Diario Expreso
- Type: Daily newspaper
- Format: Berliner
- Founder: Manuel Mujica Gallo [es]
- Editor-in-chief: Antonio Ramírez Pando
- Founded: October 24, 1961
- Political alignment: Conservative liberalism; Right-wing;
- Language: Spanish
- Headquarters: Lima
- Website: expreso.com.pe

= Expreso =

Daily newspaper from Peru

Diario Expreso is a daily newspaper with national circulation in Peru. Founded in 1961, it is among the newspapers with the highest circulation in Peru.

==History==
It was founded on October 24, 1961, by Manuel Mujica Gallo, a wealthy owner linked to the banking and insurance business. For this purpose, the company Periodística Perú S. A. was established. In this first stage, its editors were Manuel Jesús Orbegoso, Raúl Villarán, José Antonio Encinas de Pando, among others.

In 1965, it was acquired by Manuel Ulloa Elías, who founded Editora Nacional S. A. The same company published the evening newspaper Extra. In this new stage, Efraín Ruiz Caro and Guillermo Cortez Núñez were editors-in-chief. Among his collaborators were Ciro Alegría, Carlos Cueto Fernandini, Manuel Mujica Gallo and Mario Vargas Llosa. A Sunday supplement entitled Estampas was also published; and as a contribution to education, the supplement El Escolar.

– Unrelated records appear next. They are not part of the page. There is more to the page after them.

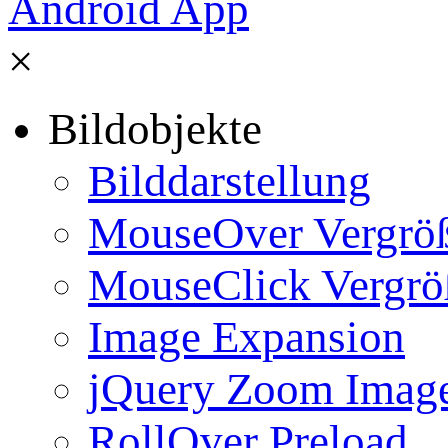
×
Bildobjekte
Bilddarstellung
MouseOver Vergrö
MouseClick Vergrö
Image Expansion
jQuery Zoom Imag
RollOver Preload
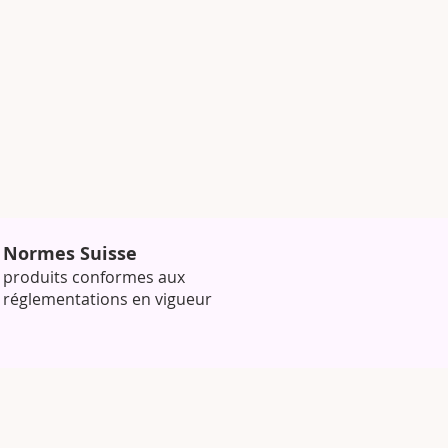
Normes Suisse
produits conformes aux
réglementations en vigueur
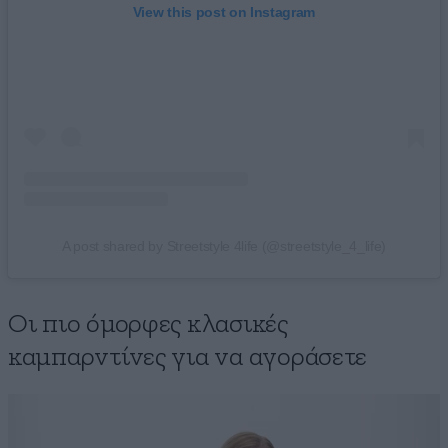
View this post on Instagram
A post shared by Streetstyle 4life (@streetstyle_4_life)
Οι πιο όμορφες κλασικές
καμπαρντίνες για να αγοράσετε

With the rise of a military government in 1968, difficulties began. On October 31 of that year, Expreso and Extra were closed by order of the regime of General Juan Velasco Alvarado. However, a protest by the Federation of Journalists of Peru forced the Government to allow the newspapers to reopen.

On January 2, 1970, Manuel Ulloa resigned as president of the board of directors of Editora Nacional S. A. because a Government decree prevented those who resided outside the country for more than six months from exercising such function. Ulloa, who had been an important minister of the overthrown Belaundista government, chose not to return to Peru after considering that a political persecution had been unleashed against him.

On March 4, 1970, Expreso and Extra were practically expropriated by the military government, with the excuse of handing over their administration to their own employees and workers, organized in cooperatives. However, people outside the newspapers took control of them. In this stage of expropriation, the following served as directors of Expreso: Alberto Ruiz Eldredge, Leopoldo Chiappo and Juan José Vega, all appointed by the government. Some time later, Velasco explained that he had given the newspapers to the communists to serve as "mastiffs" (prey dogs) in his "fight against the oligarchy."

After the revolutionary government ended on July 28, 1980, Expreso and Extra returned to their owners, and Manuel Ulloa took over again as president of the board of Editora Nacional S. A. The first director of Expreso, in this new stage, was Guillermo Cortez Núñez (1980–1988), who was succeeded by Manuel D'Ornellas (1988–1998). It then had a prestigious team of journalists, among which Jaime de Althaus, Jorge Morelli, Uri Ben Schmuel and Patricio Ricketts stood out.

During the government of Alberto Fujimori (1990–2000), the newspaper's directors were committed to selling their editorial line to the interests of the regime. After the fall of Fujimori, the imprisonment of the newspaper's director, Eduardo Calmell del Solar, was ordered, accused of having received, together with Vicente Silva Checa (director of Cable Canal de Noticias), more than US$ 3,000,000 from presidential advisor Vladimiro Montesinos.

In 2002, a new organization came into operation under the direction of Luis García Miró, whose objective was to recover the prestige of the newspaper. Since 2024, the director is Antonio Ramírez Pando.